You didn't mention which method you use for the Kubernetes deployment. In Apache Pulsar Helm chart deployments, there's some advice and important security notice: https://github.com/apache/pulsar-helm-chart?tab=readme-ov-file#external-access-recommendations . In Apache Pulsar Helm chart, the external access is via Pulsar Proxy and it requires changing the default configuration. There's also comments and security notice in the values.yaml file: https://github.com/apache/pulsar-helm-chart/blob/c341e7d65d8d351adc1f866acc2bf67c51a96b5c/charts/pulsar/values.yaml#L1448-L1468 .

The advertisedListeners, bindAddresses configuration doesn't have good examples at the moment. There's some docs, but it's not complete. The main use case in Kubernetes would be to enable external access using NodePorts. There would have to be a NodePort service for each broker pod and the pod would have to dynamically configure advertisedListeners when the pod starts up on a specific node so that routing would happen directly to the node where the pod is running. Regarding the advertisedListeners/bindAddresses config, I used the minimal config in an integration test where Kubernetes is running in a k3s docker container: https://github.com/apache/pulsar/blob/807dcaf5d928f8202c1bf8b8402cfcf72a41e63d/tests/integration/src/test/java/org/apache/pulsar/tests/integration/k8s/AbstractPulsarStandaloneK8STest.java#L355-L357 For a real cluster, it would be different since the advertisedListeners value would have to be set dynamically.
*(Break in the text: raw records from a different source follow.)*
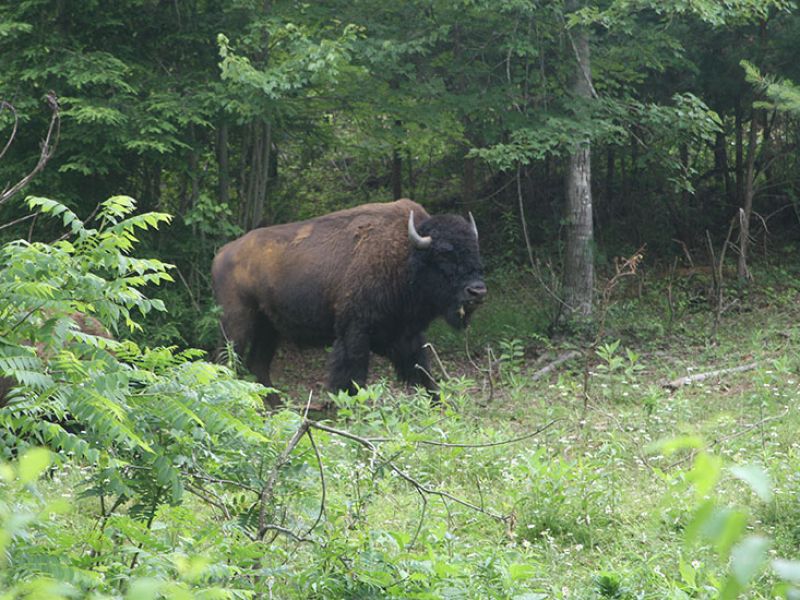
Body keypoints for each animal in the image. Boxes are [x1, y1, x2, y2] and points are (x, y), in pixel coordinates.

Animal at [211, 199, 487, 404]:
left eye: (475, 250)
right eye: (443, 254)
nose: (477, 291)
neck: (405, 256)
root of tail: (222, 253)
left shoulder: (408, 334)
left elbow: (422, 372)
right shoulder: (354, 331)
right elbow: (351, 376)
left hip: (268, 327)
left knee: (257, 364)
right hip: (237, 322)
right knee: (226, 361)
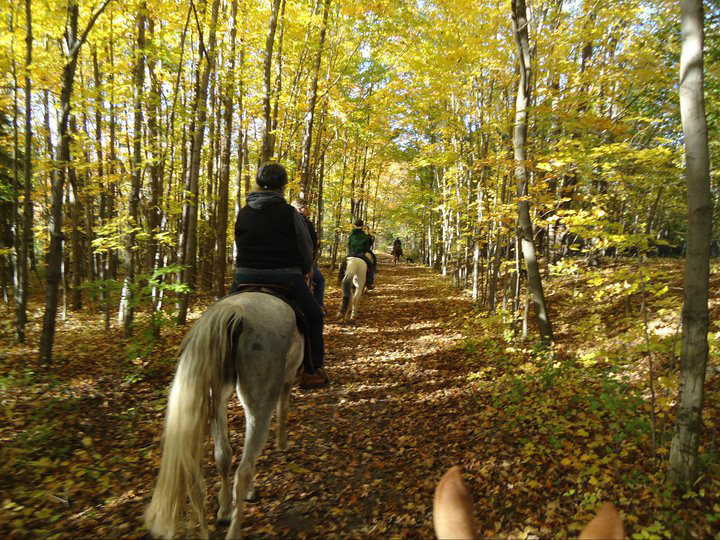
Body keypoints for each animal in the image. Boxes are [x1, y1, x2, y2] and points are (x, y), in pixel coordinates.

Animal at [145, 294, 302, 536]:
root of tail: (233, 312)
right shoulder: (289, 377)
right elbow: (283, 409)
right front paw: (282, 443)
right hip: (258, 403)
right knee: (243, 469)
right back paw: (234, 530)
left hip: (216, 399)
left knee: (223, 456)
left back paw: (225, 511)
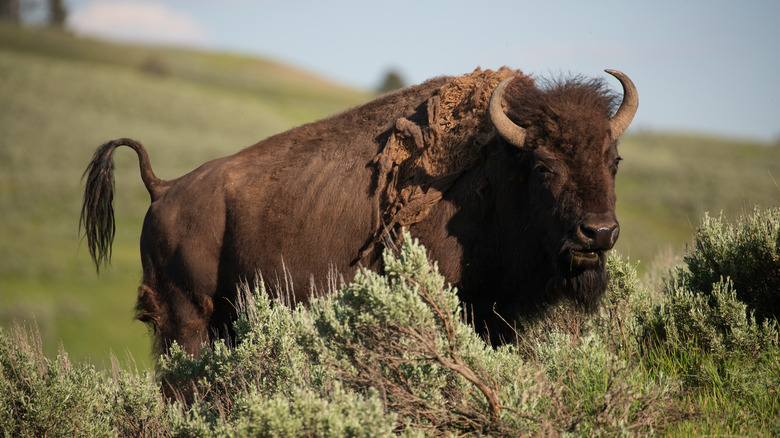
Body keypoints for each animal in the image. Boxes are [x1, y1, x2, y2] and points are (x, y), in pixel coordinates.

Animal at [81, 67, 637, 356]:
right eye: (543, 166)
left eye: (614, 160)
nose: (599, 232)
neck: (497, 171)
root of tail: (164, 188)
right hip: (186, 319)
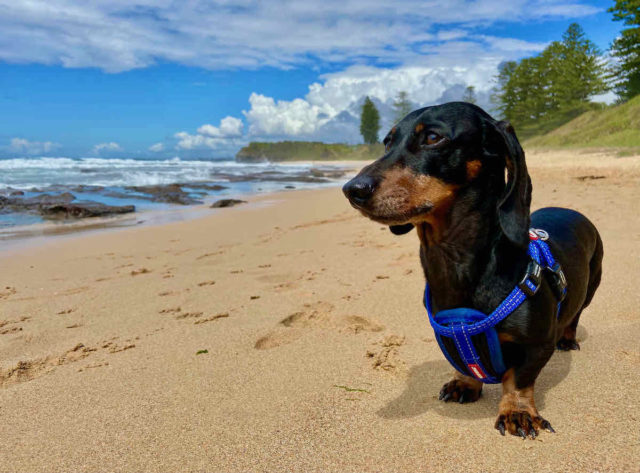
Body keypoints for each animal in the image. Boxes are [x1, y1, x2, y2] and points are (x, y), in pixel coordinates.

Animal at [342, 101, 604, 436]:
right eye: (387, 142)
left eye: (432, 137)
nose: (352, 190)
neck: (452, 258)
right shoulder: (449, 333)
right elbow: (461, 362)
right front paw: (465, 384)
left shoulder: (537, 345)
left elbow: (518, 379)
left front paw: (517, 411)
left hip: (591, 287)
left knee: (575, 314)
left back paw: (568, 339)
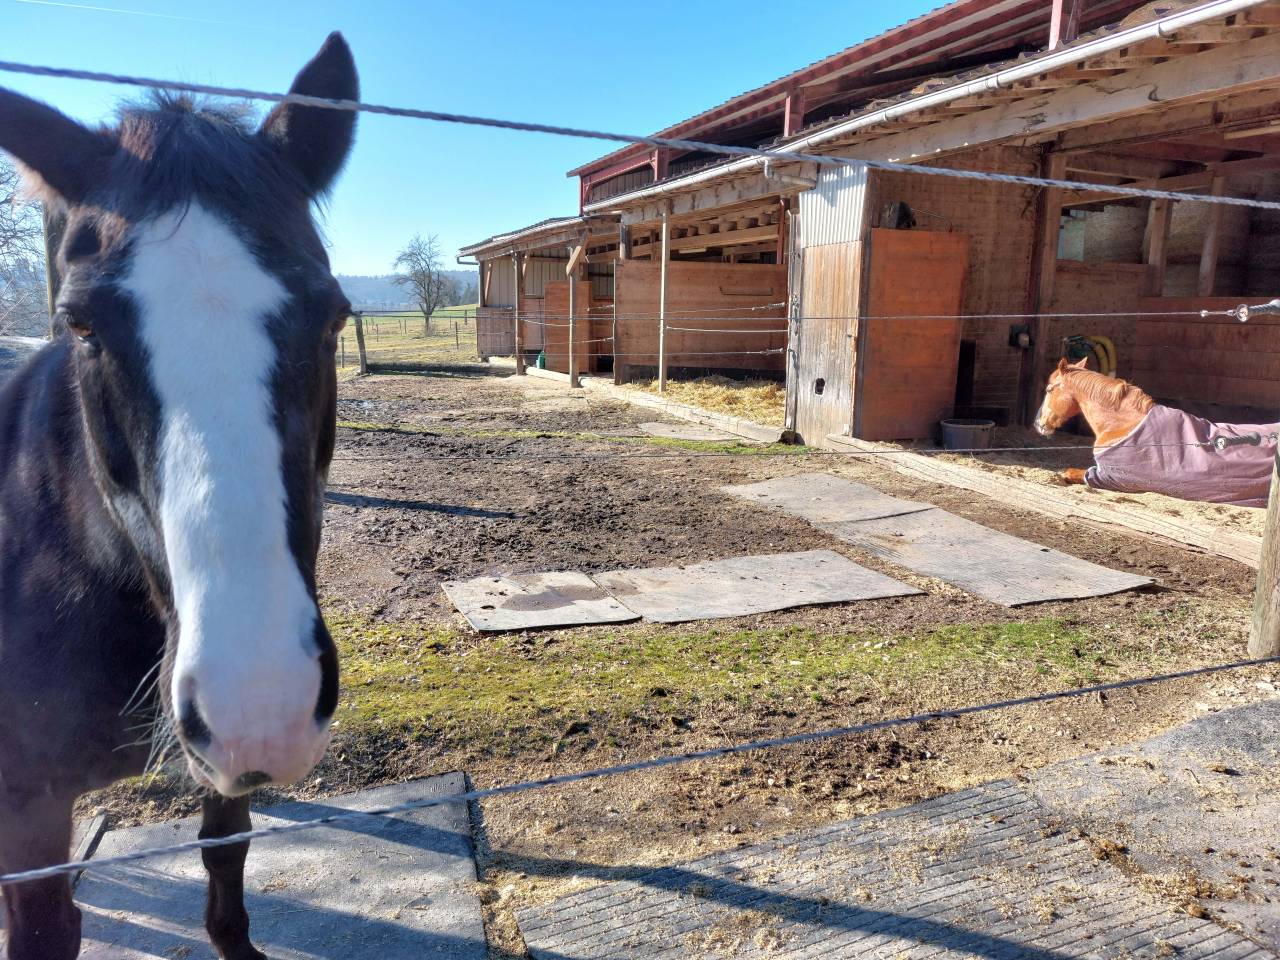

lhotari avatar Nov 21 '25 08:11 lhotari

Before enabling geo-replication, you should validate the connection between the clusters, so that you can produce messages into a topic from the source cluster to the target cluster. You can use the command line tool PULSAR_CLIENT_CONF=$PWD/myconfig.conf /pulsar/bin/pulsar-client produce to perform this test, where you'd put the client's configuration in the myconfig.conf file. You can copy the /pulsar/conf/client.conf to myconfig.conf and then modify the values. In the Apache Pulsar Helm chart, there isn't a great solution from security perspective for authorization and authentication across the clusters. If you use the JWT token auth, the private key would have to be shared. This is not great since rotating the keys is very hard without significant service impact. The more recommended approach is to use OIDC authentication and there's support in the Helm chart, but there isn't much docs about how to configure it with multiple clusters.

lhotari avatar Nov 21 '25 08:11 lhotari